I worked hard at avoiding her the rest of the year. I remember telling my mom about it, and her consoling me with open arms and kind words. She said, “Nobody can tell you how little you are — you decide how big you will be.” I really liked that saying. I would say it in my head often and find strength in these words. Krista continued to punch my arm periodically, but eventually it slowed down. But the thought of Krista and her torment didn’t die so quickly in my mind.

A year later, in seventh grade, I received a letter from my temple letting me know the date of my Bat Mitzvah, the biggest day of my youth. Then I read who my partner would be for this special occasion. KRISTA. How could this be? I would stand in front of family and friends and read from the Torah, become a woman and share this moment on the pulpit with Krista? She was the source of all my anxiety and insecurity and yet this day was supposed to show my strength, pride and wisdom. I was supposed to become an adult. And she would be there, waiting to belittle me. It wasn’t fair.

I practiced my portion for months and planned a wonderful reception. I tried to put the thought of Krista out of my head. When the day came that Krista and I saw each other for the first time in a year, we both acted civil. I could tell she wasn’t pleased either. Of course, she couldn’t punch me in the temple.

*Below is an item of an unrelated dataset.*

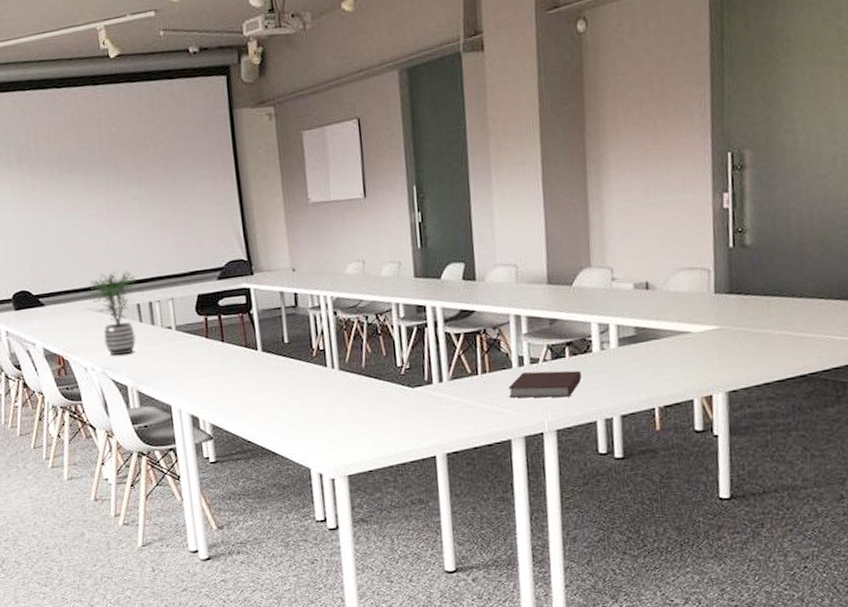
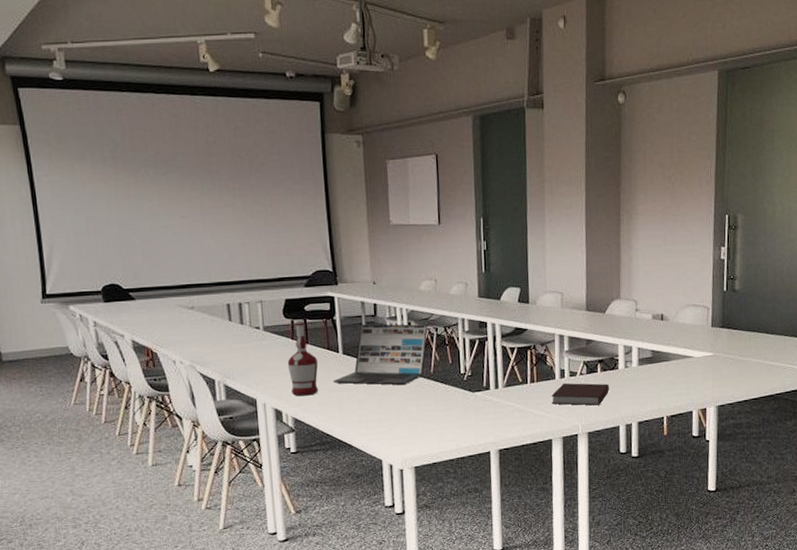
potted plant: present [88,270,136,356] -> none [179,272,227,351]
alcohol: none [202,315,237,400] -> present [287,319,318,396]
laptop: none [253,313,357,384] -> present [333,324,428,385]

I was all dressed up, standing before a huge audience, wanting so much for things to go smoothly, especially in front of Krista. I would have died if I messed up in front of all these people and then had to deal with the laughing and teasing of this bully. I imagined all the names she would call me.

When I read my Torah portion and my speech, I read loudly and confidently. I knew it well. I had practiced long and hard. I saw my friends and family smiling to me, and I focused just on them.

Then Krista came up. She was shaking. I was shocked at how nervous and scared the bully seemed. I had never seen that side of Krista. She was always so strong. But as I watched her fumble through words and chants, I saw this tough girl become weak, flawed and human. I hadn’t thought of Krista as human and emotional. As she sat back down in her seat, she quietly cried in her hands. I suddenly felt something that I never imagined feeling toward Krista — compassion. I had always dreamed of the day I could laugh in her face and make her feel as little as she made me feel. But now that the day was really here, I didn’t want to anymore. I sat down next to the sad girl, as her hands remained over her eyes.

“I know I messed up; you don’t need to gloat. Go away!” she said.

“You were nervous. Everyone understands. No one remembers the mistakes. They love you and will focus on all the good. That’s what family and friends do,” I told her.

“Not my family. They love to tell me my mistakes,” she answered. And then it made sense to me. This is why she was a bully. This is all she knew.

I put my hand on her shoulder and told her again that she did great. She could barely look me in the eyes, and then she whispered, “Thank you. I don’t know why you are being so nice; I was never nice to you.”

“I know. But it is in the past; it’s over.”

“I’m sorry,” she finally said. I smiled and gave her my forgiveness. I told her what my mom had told me the year before, “Nobody can tell you how little you are — you decide how big you will be.” Hopefully, those words gave her the strength that they gave me.

I truly believe I became an adult that day.